[Chart comprehension data]
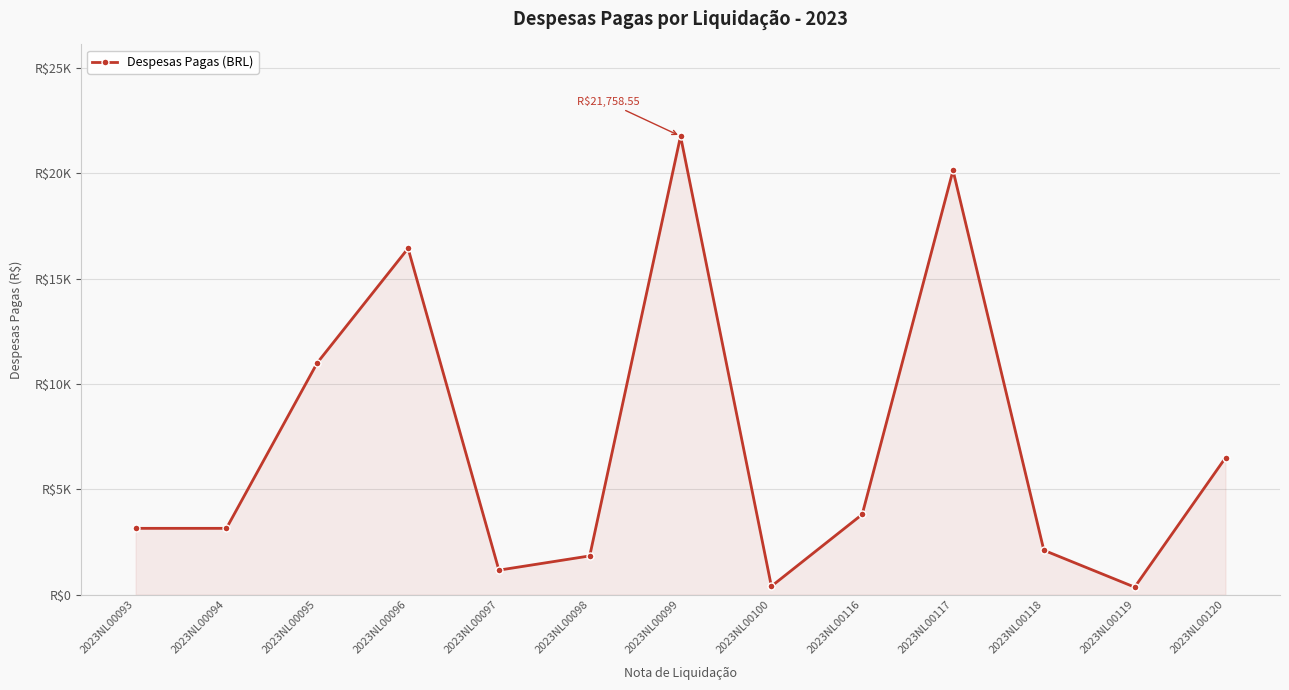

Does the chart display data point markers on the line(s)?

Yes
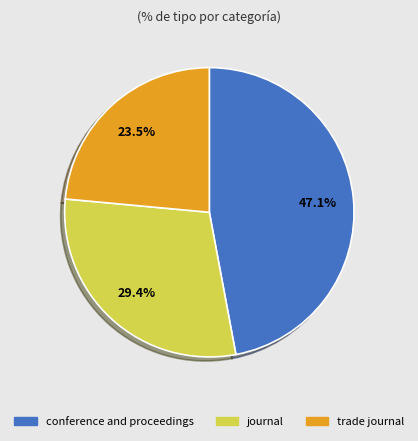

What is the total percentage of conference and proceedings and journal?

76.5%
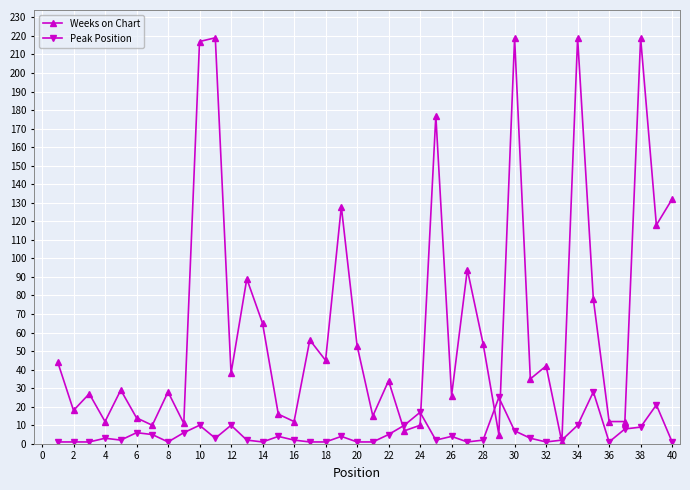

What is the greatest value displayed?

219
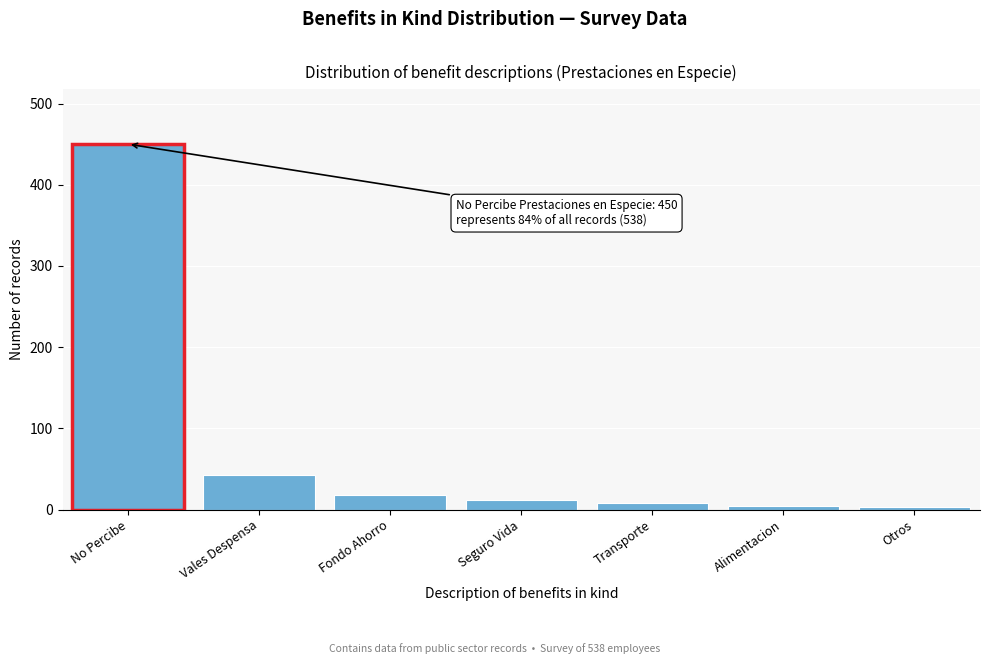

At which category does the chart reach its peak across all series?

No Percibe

Your assignment: Extract every line of text from the records above verbatim, omitting the pictures.

Your solution:
Does the chart display data point markers on the line(s)?

Yes

What is the total percentage of conference and proceedings and journal?

76.5%

What is the greatest value displayed?

219

At which category does the chart reach its peak across all series?

No Percibe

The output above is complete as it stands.